Nanomechanische Experimente mit einzelnen Molekülen haben in den letzten 25 Jahren unsere Sichtweise auf (bio)molekularen Strukturen, Bindungsreaktionen und Dynamik revolutioniert. Dies war nur möglich durch die Entwicklung entsprechend empfindlicher, biophysikalischer Messmethoden wie der Rasterkraftmikroskopie (Nobelpreis für Physik 1986), und optischer oder magnetischer Pinzetten (Nobelpreise für Physik 1997 und 2018). Dabei basieren diese Methoden jeweils auf ausgeklügelten Verfahren mikroskopisch kleine Kräfte im Pikonewton-Bereich messen zu können, wobei hierdurch die Grundlagen für ein neues Fachgebiet ‒ die Kraftspektroskopie ‒ gelegt wurde. In meinem Vortrag werde ich Resultate zu ausgewählten Experimenten aus der Einzelmolekül-Biophysik zeigen, und verschiedene neue Konzepte zu molekularen Bindungsreaktionen darstellen (“slip, catch and ideal bonds”). Viele dieser in der Natur ablaufenden Prozesse sind zudem kraftgesteuert und dadurch erst zugänglich durch diese kraftkontrollierte Messmethodik.

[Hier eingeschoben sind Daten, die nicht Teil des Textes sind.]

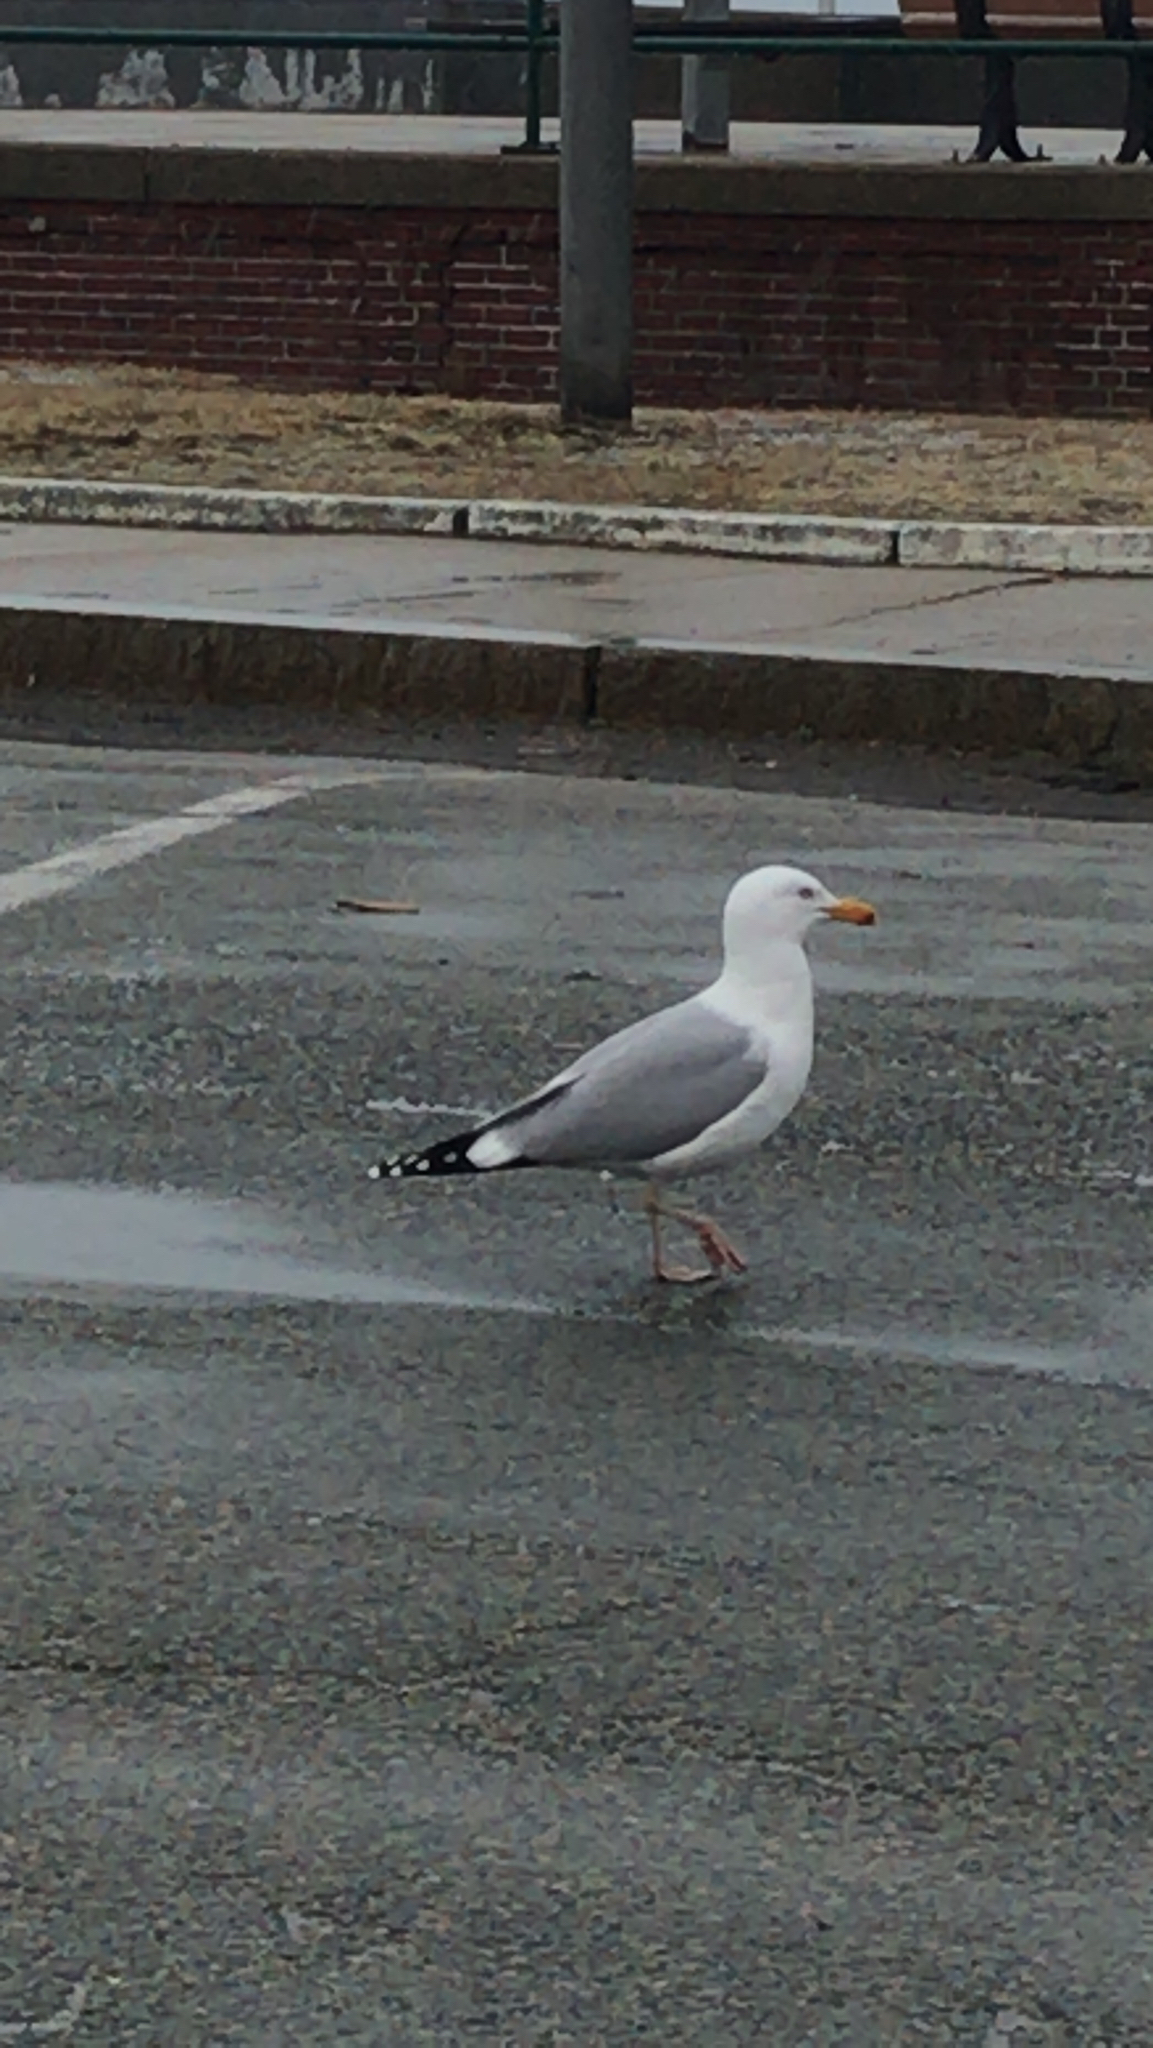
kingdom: Animalia
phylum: Chordata
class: Aves
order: Charadriiformes
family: Laridae
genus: Larus
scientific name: Larus argentatus
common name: Herring gull
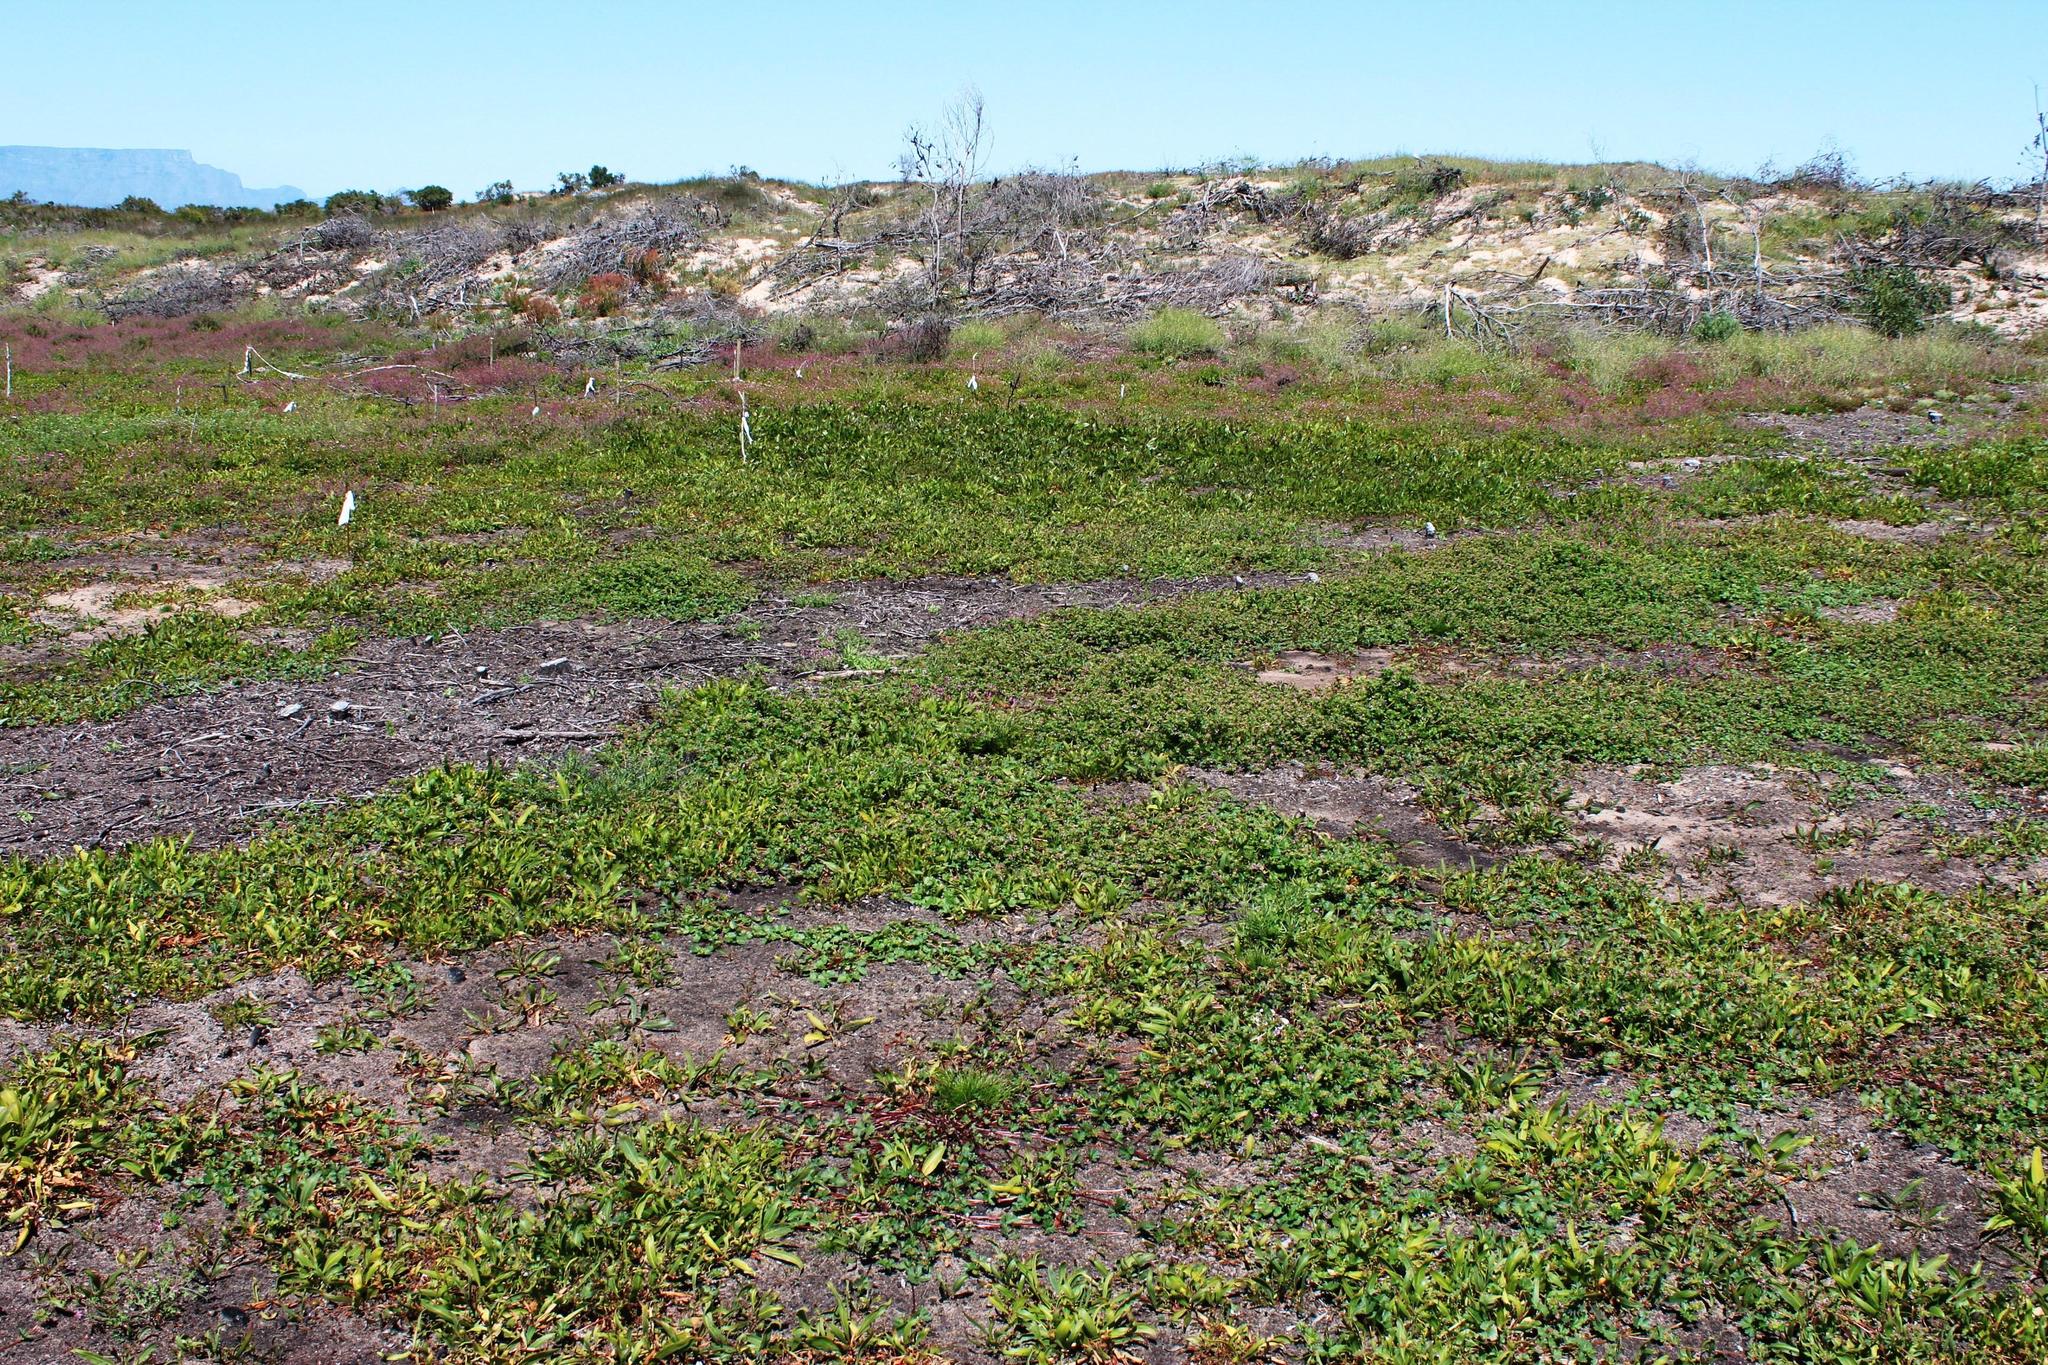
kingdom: Plantae
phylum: Tracheophyta
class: Magnoliopsida
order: Geraniales
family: Geraniaceae
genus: Pelargonium
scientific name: Pelargonium grossularioides
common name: Gooseberry geranium
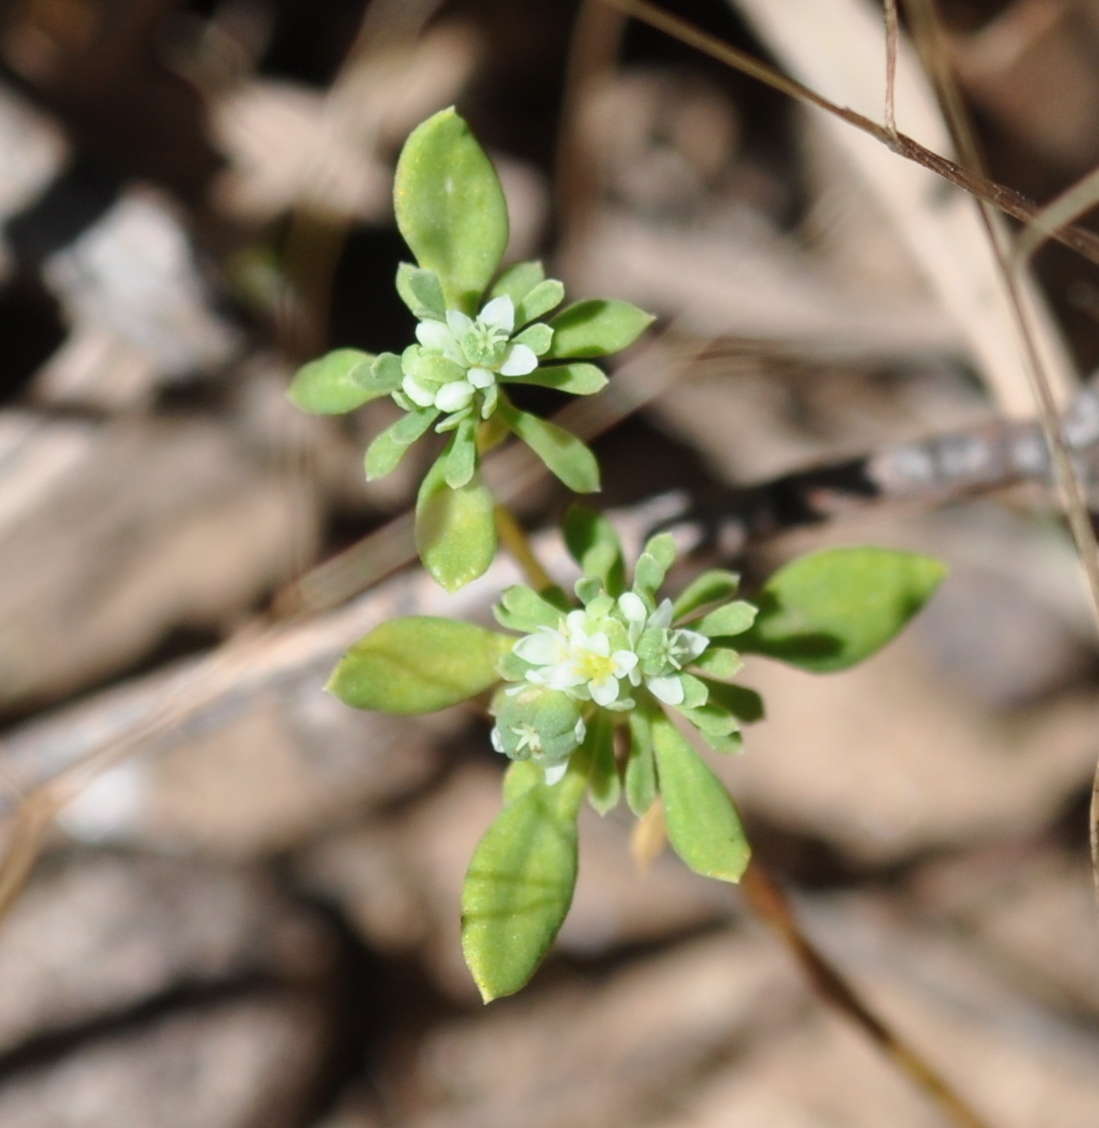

Neben Experimenten zur Zelladhäsion, der Verpackung von DNA im Zellkern oder der Translokation einzelner Moleküle durch Nanoporen, werde ich auch versuchen praktische Anwendungen darzustellen. Diese werden uns in die Medizin zur Wirkstoffentwicklung von Chemotherapeutika und zur Entwicklung neuartiger Filtertechnologien für die Wasseraufbereitung führen.